Excerpted records:
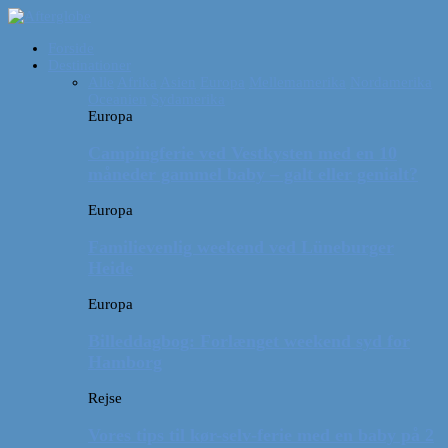
Forside
Destinationer
Alle
Afrika
Asien
Europa
Mellemamerika
Nordamerika
Oceanien
Sydamerika
Europa
Campingferie ved Vestkysten med en 10
måneder gammel baby – galt eller genialt?
Europa
Familievenlig weekend ved Lüneburger
Heide
Europa
Billeddagbog: Forlænget weekend syd for
Hamborg
Rejse
Vores tips til kør-selv-ferie med en baby på 2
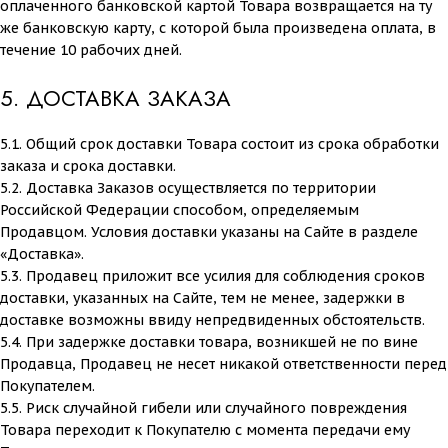
оплаченного банковской картой Товара возвращается на ту
же банковскую карту, с которой была произведена оплата, в
течение 10 рабочих дней.
5. ДОСТАВКА ЗАКАЗА
5.1. Общий срок доставки Товара состоит из срока обработки
заказа и срока доставки.
5.2. Доставка Заказов осуществляется по территории
Российской Федерации способом, определяемым
Продавцом. Условия доставки указаны на Сайте в разделе
«Доставка».
5.3. Продавец приложит все усилия для соблюдения сроков
доставки, указанных на Сайте, тем не менее, задержки в
доставке возможны ввиду непредвиденных обстоятельств.
5.4. При задержке доставки товара, возникшей не по вине
Продавца, Продавец не несет никакой ответственности перед
Покупателем.
5.5. Риск случайной гибели или случайного повреждения
Товара переходит к Покупателю с момента передачи ему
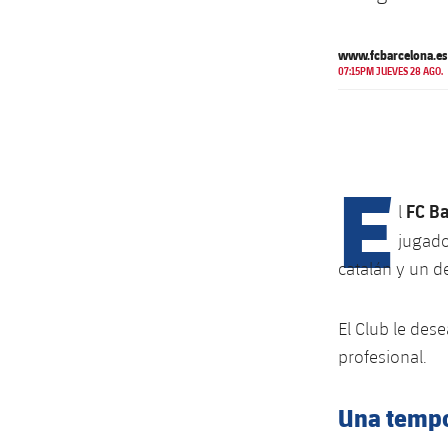
www.fcbarcelona.es
07:15PM JUEVES 28 AGO.
E
FC B
l
jugad
catalán y un d
El Club le des
profesional.
Una tempo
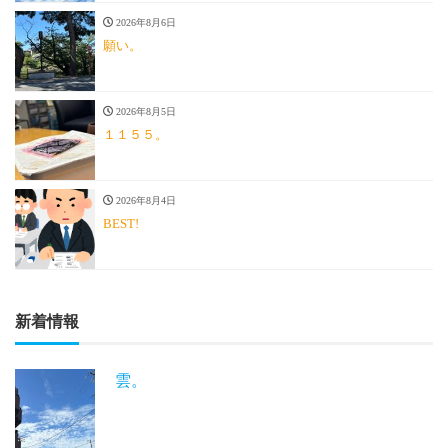
2026年8月6日
願い。
2026年8月5日
１１５５。
2026年8月4日
BEST!
新着情報
雲。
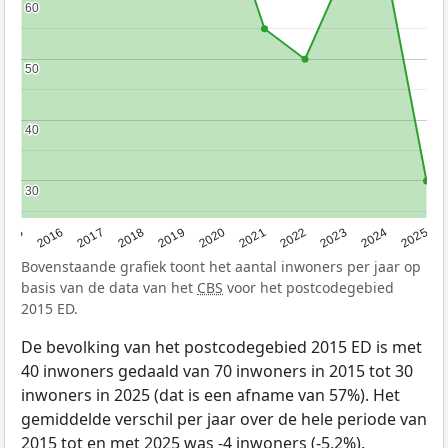
60
60
50
50
40
40
30
30
2015
2016
2017
2018
2019
2020
2021
2022
2023
2024
2025
Bovenstaande grafiek toont het aantal inwoners per jaar op
basis van de data van het
CBS
voor het postcodegebied
2015 ED.
De bevolking van het postcodegebied 2015 ED is met
40 inwoners gedaald van 70 inwoners in 2015 tot 30
inwoners in 2025 (dat is een afname van 57%). Het
gemiddelde verschil per jaar over de hele periode van
2015 tot en met 2025 was -4 inwoners (-5,2%).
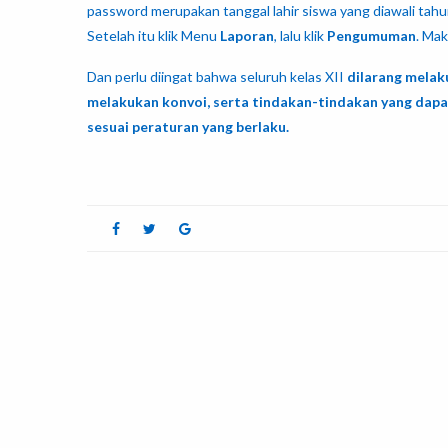
password merupakan tanggal lahir siswa yang diawali tahun l
Setelah itu klik Menu
Laporan
, lalu klik
Pengumuman
. Ma
Dan perlu diingat bahwa seluruh kelas XII
dilarang melak
melakukan konvoi, serta tindakan-tindakan yang dap
sesuai peraturan yang berlaku.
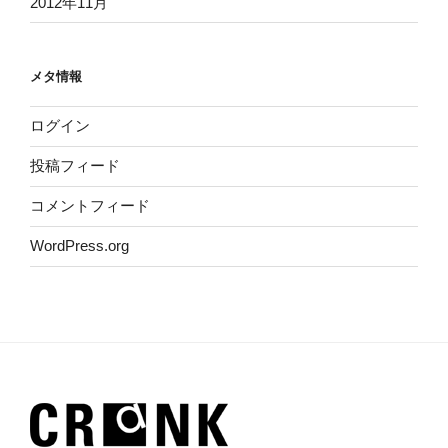
2012年11月
メタ情報
ログイン
投稿フィード
コメントフィード
WordPress.org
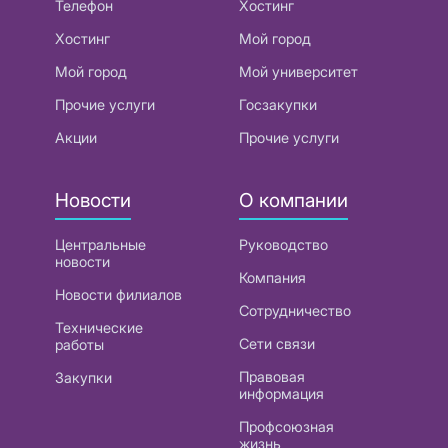
Телефон
Хостинг
Хостинг
Мой город
Мой город
Мой университет
Прочие услуги
Госзакупки
Акции
Прочие услуги
Новости
О компании
Центральные
Руководство
новости
Компания
Новости филиалов
Сотрудничество
Технические
Сети связи
работы
Правовая
Закупки
информация
Профсоюзная
жизнь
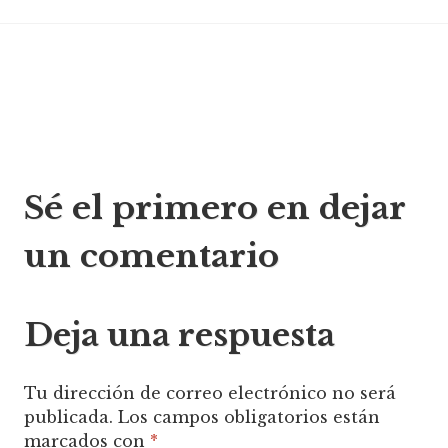
Navegación
Sé el primero en dejar
de
un comentario
entradas
Deja una respuesta
Tu dirección de correo electrónico no será
publicada.
Los campos obligatorios están
marcados con
*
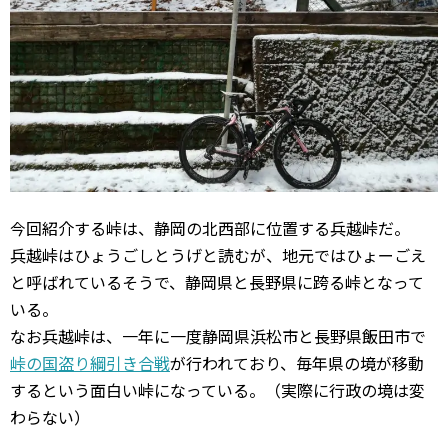
今回紹介する峠は、静岡の北西部に位置する兵越峠だ。
兵越峠はひょうごしとうげと読むが、地元ではひょーごえ
と呼ばれているそうで、静岡県と長野県に跨る峠となって
いる。
なお兵越峠は、一年に一度静岡県浜松市と長野県飯田市で
峠の国盗り綱引き合戦
が行われており、毎年県の境が移動
するという面白い峠になっている。（実際に行政の境は変
わらない）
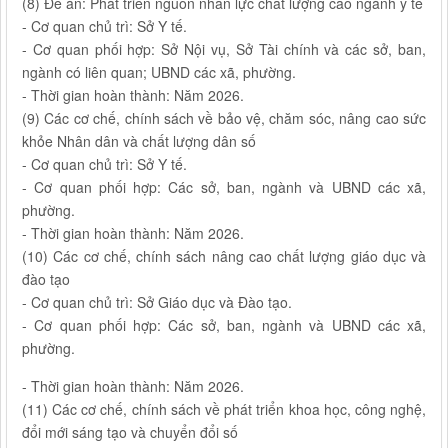
(8) Đề án: Phát triển nguồn nhân lực chất lượng cao ngành y tế
- Cơ quan chủ trì: Sở Y tế.
- Cơ quan phối hợp: Sở Nội vụ, Sở Tài chính và các sở, ban,
ngành có liên quan; UBND các xã, phường.
- Thời gian hoàn thành: Năm 2026.
(9) Các cơ chế, chính sách về bảo vệ, chăm sóc, nâng cao sức
khỏe Nhân dân và chất lượng dân số
- Cơ quan chủ trì: Sở Y tế.
- Cơ quan phối hợp: Các sở, ban, ngành và UBND các xã,
phường.
- Thời gian hoàn thành: Năm 2026.
(10) Các cơ chế, chính sách nâng cao chất lượng giáo dục và
đào tạo
- Cơ quan chủ trì: Sở Giáo dục và Đào tạo.
- Cơ quan phối hợp: Các sở, ban, ngành và UBND các xã,
phường.
- Thời gian hoàn thành: Năm 2026.
(11) Các cơ chế, chính sách về phát triển khoa học, công nghệ,
đổi mới sáng tạo và chuyển đổi số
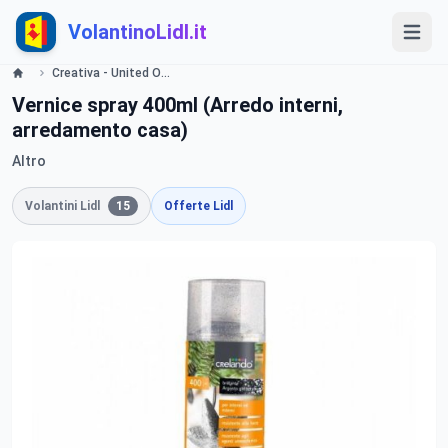
VolantinoLidl.it
Creativa - United Office dal 16/11 2015 volantino promozioni Lidl Lidl
Vernice spray 400ml (Arredo interni,
arredamento casa)
Altro
Volantini Lidl
15
Offerte Lidl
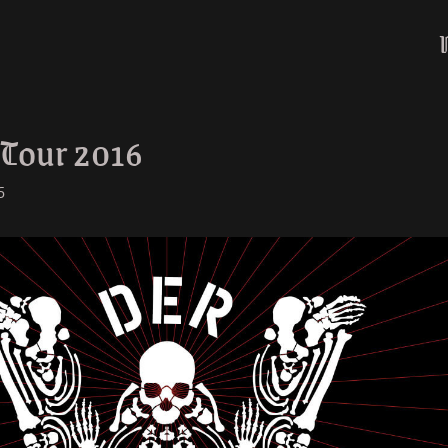
 Tour 2016
6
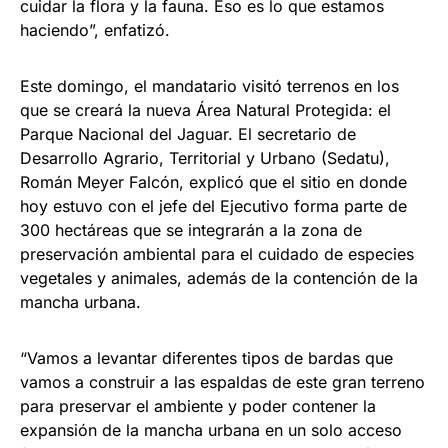
cuidar la flora y la fauna. Eso es lo que estamos
haciendo”, enfatizó.
Este domingo, el mandatario visitó terrenos en los
que se creará la nueva Área Natural Protegida: el
Parque Nacional del Jaguar. El secretario de
Desarrollo Agrario, Territorial y Urbano (Sedatu),
Román Meyer Falcón, explicó que el sitio en donde
hoy estuvo con el jefe del Ejecutivo forma parte de
300 hectáreas que se integrarán a la zona de
preservación ambiental para el cuidado de especies
vegetales y animales, además de la contención de la
mancha urbana.
“Vamos a levantar diferentes tipos de bardas que
vamos a construir a las espaldas de este gran terreno
para preservar el ambiente y poder contener la
expansión de la mancha urbana en un solo acceso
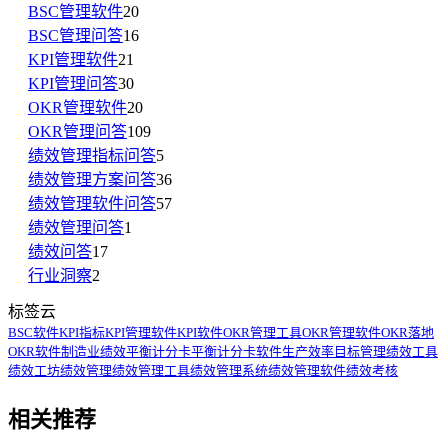
BSC管理软件
20
BSC管理问答
16
KPI管理软件
21
KPI管理问答
30
OKR管理软件
20
OKR管理问答
109
绩效管理指标问答
5
绩效管理方案问答
36
绩效管理软件问答
57
绩效管理问答
1
绩效问答
17
行业洞察
2
标签云
BSC软件
KPI指标
KPI管理软件
KPI软件
OKR管理工具
OKR管理软件
OKR落地
OKR软件
制造业绩效
平衡计分卡
平衡计分卡软件
生产效率
目标管理
绩效工具
绩效工坊
绩效管理
绩效管理工具
绩效管理系统
绩效管理软件
绩效考核
相关推荐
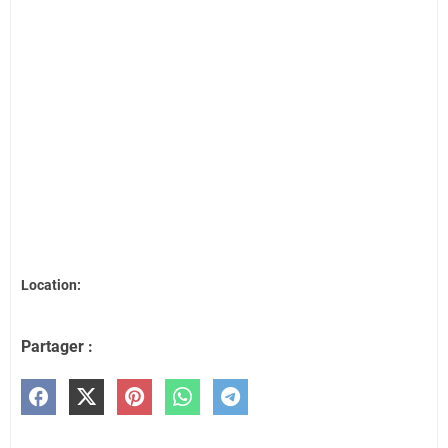
Location:
Partager :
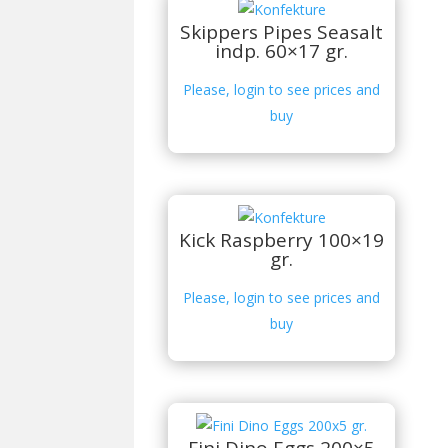
Skippers Pipes Seasalt
indp. 60×17 gr.
Please, login to see prices and
buy
Kick Raspberry 100×19
gr.
Please, login to see prices and
buy
Fini Dino Eggs 200×5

Directions for this task: Write out the listing above in full, word for word, with no pictures.

Answer to this problem:
Forside
Destinationer
Alle
Afrika
Asien
Europa
Mellemamerika
Nordamerika
Oceanien
Sydamerika
Europa
Campingferie ved Vestkysten med en 10
måneder gammel baby – galt eller genialt?
Europa
Familievenlig weekend ved Lüneburger
Heide
Europa
Billeddagbog: Forlænget weekend syd for
Hamborg
Rejse
Vores tips til kør-selv-ferie med en baby på 2
оплаченного банковской картой Товара возвращается на ту
же банковскую карту, с которой была произведена оплата, в
течение 10 рабочих дней.
5. ДОСТАВКА ЗАКАЗА
5.1. Общий срок доставки Товара состоит из срока обработки
заказа и срока доставки.
5.2. Доставка Заказов осуществляется по территории
Российской Федерации способом, определяемым
Продавцом. Условия доставки указаны на Сайте в разделе
«Доставка».
5.3. Продавец приложит все усилия для соблюдения сроков
доставки, указанных на Сайте, тем не менее, задержки в
доставке возможны ввиду непредвиденных обстоятельств.
5.4. При задержке доставки товара, возникшей не по вине
Продавца, Продавец не несет никакой ответственности перед
Покупателем.
5.5. Риск случайной гибели или случайного повреждения
Товара переходит к Покупателю с момента передачи ему
www.fcbarcelona.es
07:15PM JUEVES 28 AGO.
E
FC B
l
jugad
catalán y un d
El Club le des
profesional.
Una tempo
2026年8月6日
願い。
2026年8月5日
１１５５。
2026年8月4日
BEST!
新着情報
雲。
60
60
50
50
40
40
30
30
2015
2016
2017
2018
2019
2020
2021
2022
2023
2024
2025
Bovenstaande grafiek toont het aantal inwoners per jaar op
basis van de data van het
CBS
voor het postcodegebied
2015 ED.
De bevolking van het postcodegebied 2015 ED is met
40 inwoners gedaald van 70 inwoners in 2015 tot 30
inwoners in 2025 (dat is een afname van 57%). Het
gemiddelde verschil per jaar over de hele periode van
2015 tot en met 2025 was -4 inwoners (-5,2%).
password merupakan tanggal lahir siswa yang diawali tahun l
Setelah itu klik Menu
Laporan
, lalu klik
Pengumuman
. Ma
Dan perlu diingat bahwa seluruh kelas XII
dilarang melak
melakukan konvoi, serta tindakan-tindakan yang dap
sesuai peraturan yang berlaku.
2012年11月
メタ情報
ログイン
投稿フィード
コメントフィード
WordPress.org
Телефон
Хостинг
Хостинг
Мой город
Мой город
Мой университет
Прочие услуги
Госзакупки
Акции
Прочие услуги
Новости
О компании
Центральные
Руководство
новости
Компания
Новости филиалов
Сотрудничество
Технические
Сети связи
работы
Правовая
Закупки
информация
Профсоюзная
жизнь
Navegación
Sé el primero en dejar
de
un comentario
entradas
Deja una respuesta
Tu dirección de correo electrónico no será
publicada.
Los campos obligatorios están
marcados con
*
今回紹介する峠は、静岡の北西部に位置する兵越峠だ。
兵越峠はひょうごしとうげと読むが、地元ではひょーごえ
と呼ばれているそうで、静岡県と長野県に跨る峠となって
いる。
なお兵越峠は、一年に一度静岡県浜松市と長野県飯田市で
峠の国盗り綱引き合戦
が行われており、毎年県の境が移動
するという面白い峠になっている。（実際に行政の境は変
わらない）
(8) Đề án: Phát triển nguồn nhân lực chất lượng cao ngành y tế
- Cơ quan chủ trì: Sở Y tế.
- Cơ quan phối hợp: Sở Nội vụ, Sở Tài chính và các sở, ban,
ngành có liên quan; UBND các xã, phường.
- Thời gian hoàn thành: Năm 2026.
(9) Các cơ chế, chính sách về bảo vệ, chăm sóc, nâng cao sức
khỏe Nhân dân và chất lượng dân số
- Cơ quan chủ trì: Sở Y tế.
- Cơ quan phối hợp: Các sở, ban, ngành và UBND các xã,
phường.
- Thời gian hoàn thành: Năm 2026.
(10) Các cơ chế, chính sách nâng cao chất lượng giáo dục và
đào tạo
- Cơ quan chủ trì: Sở Giáo dục và Đào tạo.
- Cơ quan phối hợp: Các sở, ban, ngành và UBND các xã,
phường.
- Thời gian hoàn thành: Năm 2026.
(11) Các cơ chế, chính sách về phát triển khoa học, công nghệ,
đổi mới sáng tạo và chuyển đổi số
VolantinoLidl.it
Creativa - United Office dal 16/11 2015 volantino promozioni Lidl Lidl
Vernice spray 400ml (Arredo interni,
arredamento casa)
Altro
Volantini Lidl
15
Offerte Lidl
 Tour 2016
6
cuidar la flora y la fauna. Eso es lo que estamos
haciendo”, enfatizó.
Este domingo, el mandatario visitó terrenos en los
que se creará la nueva Área Natural Protegida: el
Parque Nacional del Jaguar. El secretario de
Desarrollo Agrario, Territorial y Urbano (Sedatu),
Román Meyer Falcón, explicó que el sitio en donde
hoy estuvo con el jefe del Ejecutivo forma parte de
300 hectáreas que se integrarán a la zona de
preservación ambiental para el cuidado de especies
vegetales y animales, además de la contención de la
mancha urbana.
“Vamos a levantar diferentes tipos de bardas que
vamos a construir a las espaldas de este gran terreno
para preservar el ambiente y poder contener la
expansión de la mancha urbana en un solo acceso
BSC管理软件
20
BSC管理问答
16
KPI管理软件
21
KPI管理问答
30
OKR管理软件
20
OKR管理问答
109
绩效管理指标问答
5
绩效管理方案问答
36
绩效管理软件问答
57
绩效管理问答
1
绩效问答
17
行业洞察
2
标签云
BSC软件
KPI指标
KPI管理软件
KPI软件
OKR管理工具
OKR管理软件
OKR落地
OKR软件
制造业绩效
平衡计分卡
平衡计分卡软件
生产效率
目标管理
绩效工具
绩效工坊
绩效管理
绩效管理工具
绩效管理系统
绩效管理软件
绩效考核
相关推荐
Location:
Partager :
Skippers Pipes Seasalt
indp. 60×17 gr.
Please, login to see prices and
buy
Kick Raspberry 100×19
gr.
Please, login to see prices and
buy
Fini Dino Eggs 200×5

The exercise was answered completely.